We obtained the Stock Market dataset from 'yahoo' and used Jupyter Notebook as the platform for the purpose of coding. Our methodology involves use of clustering techniques like 'K-means Clustering'(with/without using PCA).
k-means clustering is a method of vector quantization, originally from signal processing, that aims to partition n observations into k clusters in which each observation belongs to the cluster with the nearest mean (cluster centers or cluster centroid), serving as a prototype of the cluster. This results in a partitioning of the data space into Voronoi cells. It is popular for cluster analysis in data mining. k-means clustering minimizes within-cluster variances (squared Euclidean distances), but not regular Euclidean distances, which would be the more difficult Weber problem: the mean optimizes squared errors, whereas only the geometric median minimizes Euclidean distances.

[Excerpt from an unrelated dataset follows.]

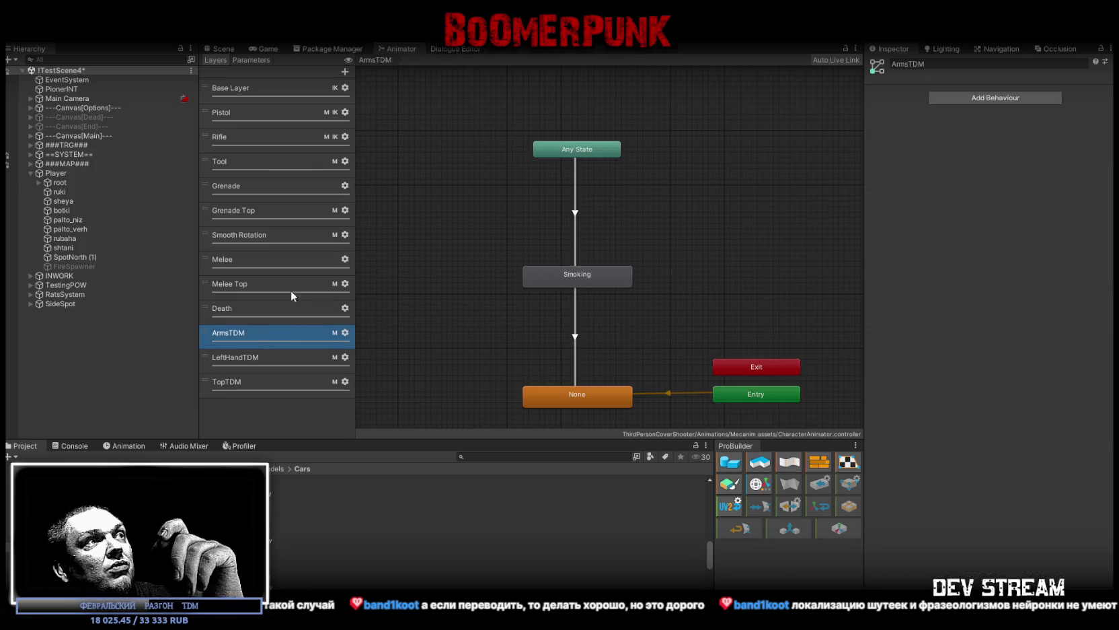
Step: Open the ArmsTDM layer's Arms TDM avatar mask and view its Humanoid body parts
{"action": "left_click", "coordinate": [345, 333]}
{"action": "left_click", "coordinate": [448, 345]}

Given a collection of points in two, three, or higher dimensional space, a "best fitting" line can be defined as one that minimizes the average squared distance from a point to the line. The next best-fitting line can be similarly chosen from directions perpendicular to the first. Repeating this process yields an orthogonal basis in which different individual dimensions of the data are uncorrelated. These basis vectors are called principal components, and several related procedures principal component analysis (PCA). PCA is mostly used as a tool in exploratory data analysis and for making predictive models. It is often used to visualize genetic distance and relatedness between populations.
The data taken is from Yahoo using pandas_datareader.
As we see most of same type of companies are most probably clustered into same type.(eg:[Cocacola,Pepsi],[Exxon,Chevron]...). Also 'k-means inertia' is checked which varies slightly with every run.
- 0 to x-1 for x clusters.
We also used PCA and then predicted the clusters which came out to have less correctness than K-means(Without PCA) as PCA reduces dimensionality and also looses some features along with this reduction. But, still most of the same companies could be seen together in the same cluster.
- source.ipynb(Jupyter Notebook-https://jupyter.org/)
- source.pdf(Just a pdf print of jupyter notebook)
In source.ipynb, data is visualized using Non-Normalised/Normalised Graphs and MeshGrid Plots.